Les résidents du comté de Clearwater en Alberta mènent une lutte pour protéger la rivière Clearwater, un affluent de la rivière Saskatchewan du Nord qui alimente les Prairies en eau potable pour les Prairies. La rivière Clearwater est située près de Rocky Mountain House au centre de l'Alberta.

En mars 2018, le géant mondial de l'énergie Repsol Oil and Gas Inc.[1] a sollicité un permis de 10 ans à l'Agence de réglementation de l'Alberta (ARA) pour la dérivation de près de 1,8 milliard de litres d'eau par année, sans compter d'autres permis temporaires liés à la rivière Clearwater. L'eau doit servir à des fins de fracturation hydraulique (fracking) et au forage de 280 puits sur 18 ans. Les résidents font valoir que ce volume d'eau serait supérieur au volume total de toutes les exploitations de fracturation hydraulique au pays.

Des organisateurs du groupe formé pour protéger l'eau soulignent que leur communauté n'a même pas été avisée de la demande de la compagnie puisqu'ils n'étaient pas perçus comme des « partenaires directs », ce qui expose comment la notion même de l'intérêt public est absente de la législation touchant aux agences de réglementation et comment les autorités ont le pouvoir arbitraire de décider quand et même s'ils aviseront le public si une demande leur a été faite.

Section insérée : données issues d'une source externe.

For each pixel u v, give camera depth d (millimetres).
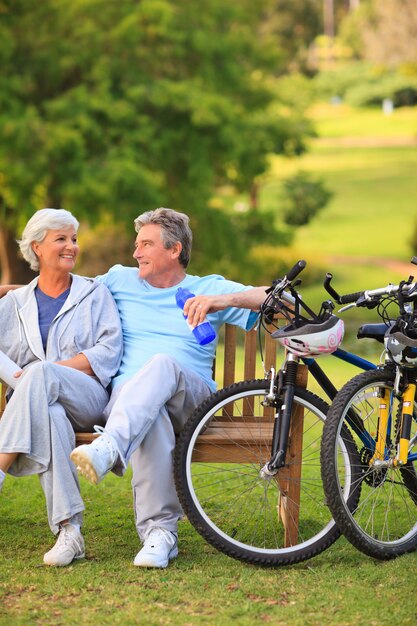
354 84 69938
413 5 60688
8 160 22828
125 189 23328
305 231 43281
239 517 5980
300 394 5062
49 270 5578
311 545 5000
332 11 72500
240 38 28609
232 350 5738
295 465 5102
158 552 4906
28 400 4906
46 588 4582
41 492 6641
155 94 25016
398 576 4734
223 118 26250
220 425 5383
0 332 5551
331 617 4246
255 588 4605
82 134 24297
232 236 28625
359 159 56312
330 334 4863
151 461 5004
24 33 25125
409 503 6102
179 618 4230
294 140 32156
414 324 4844
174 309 5566
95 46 25219
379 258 37906
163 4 25438
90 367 5355
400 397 5160
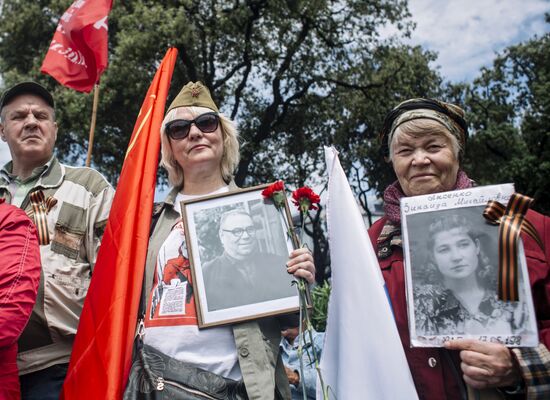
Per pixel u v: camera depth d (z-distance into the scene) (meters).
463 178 2.27
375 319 2.04
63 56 4.37
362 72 19.88
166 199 2.77
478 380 1.83
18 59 18.34
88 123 15.28
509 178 23.05
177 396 2.22
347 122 20.98
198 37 16.67
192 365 2.30
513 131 24.70
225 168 2.87
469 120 26.03
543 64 26.59
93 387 2.33
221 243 2.46
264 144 19.61
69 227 3.09
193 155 2.70
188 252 2.46
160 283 2.49
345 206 2.23
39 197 3.08
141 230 2.57
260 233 2.46
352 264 2.14
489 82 26.61
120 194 2.69
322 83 19.64
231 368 2.32
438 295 1.95
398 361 1.98
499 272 1.87
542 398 1.76
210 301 2.36
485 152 25.39
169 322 2.38
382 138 2.49
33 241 2.40
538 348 1.82
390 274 2.24
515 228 1.88
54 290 2.92
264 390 2.24
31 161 3.29
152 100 2.89
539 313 1.93
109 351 2.35
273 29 18.05
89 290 2.57
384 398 1.97
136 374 2.34
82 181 3.29
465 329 1.89
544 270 1.91
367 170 22.73
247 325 2.34
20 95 3.28
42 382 2.83
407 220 2.07
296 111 20.48
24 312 2.22
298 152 20.94
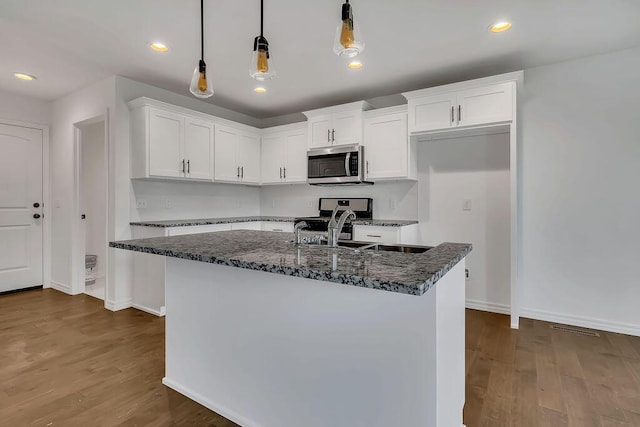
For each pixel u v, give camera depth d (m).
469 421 1.66
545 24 2.34
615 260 2.79
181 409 1.77
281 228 4.16
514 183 2.86
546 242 3.05
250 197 4.91
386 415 1.25
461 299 1.60
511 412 1.73
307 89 3.68
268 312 1.54
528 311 3.14
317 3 2.09
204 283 1.79
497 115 2.90
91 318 3.11
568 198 2.96
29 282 4.04
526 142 3.11
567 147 2.95
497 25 2.36
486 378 2.05
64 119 3.94
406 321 1.21
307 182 4.07
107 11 2.18
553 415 1.70
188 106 3.99
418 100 3.28
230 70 3.15
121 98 3.32
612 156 2.79
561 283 3.00
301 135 4.20
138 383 2.01
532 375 2.09
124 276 3.41
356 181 3.73
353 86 3.58
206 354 1.79
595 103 2.84
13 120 3.82
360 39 1.46
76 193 3.88
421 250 1.94
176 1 2.07
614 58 2.77
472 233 3.42
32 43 2.62
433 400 1.16
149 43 2.62
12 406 1.77
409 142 3.44
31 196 4.02
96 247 4.73
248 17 2.25
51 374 2.10
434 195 3.62
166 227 3.13
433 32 2.45
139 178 3.35
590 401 1.82
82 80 3.42
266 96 3.93
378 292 1.26
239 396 1.66
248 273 1.60
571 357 2.33
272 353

Deux femmes qui vivent dans la région depuis plusieurs années ont décidé de frapper aux portes et d'informer leurs voisins lorsqu'elles ont pris connaissance de la demande de Repsol. Grâce à leurs efforts, plus de cinquante résidents se sont rassemblés pour s'opposer à la demande et pour exhorter la province à exiger de Repsol qu'elle utilise des eaux usées recyclées.

Les organisatrices font valoir que les gens s'unissent dans l'action, peu importe leurs « couleurs politiques » pour protéger un aquifère et un important approvisionnement d'eau. Elles expliquent qu'elles ne s'opposent pas à l'industrie du gaz et du pétrole, puisque dans leurs rangs militent des gens qui ont travaillé dans l'industrie toute leur vie. « Je n'ai jamais dit que j'étais contre l'industrie pétrolière. Tout ce que je sais c'est que nous ne pouvons vivre sans eau potable », a dit un activiste.

L'agence de réglementation a rejeté les préoccupations des résidents et approuvé la demande de Repsol en janvier 2019. Environnement Alberta a défendu la décision. Il a affirmé que « les permis autorisant la dérivation des eaux sont accordés aux demandeurs lorsqu'il y a suffisamment d'eau pour répondre aux besoins de l'écosystème et aux droits des détenteurs de permis ».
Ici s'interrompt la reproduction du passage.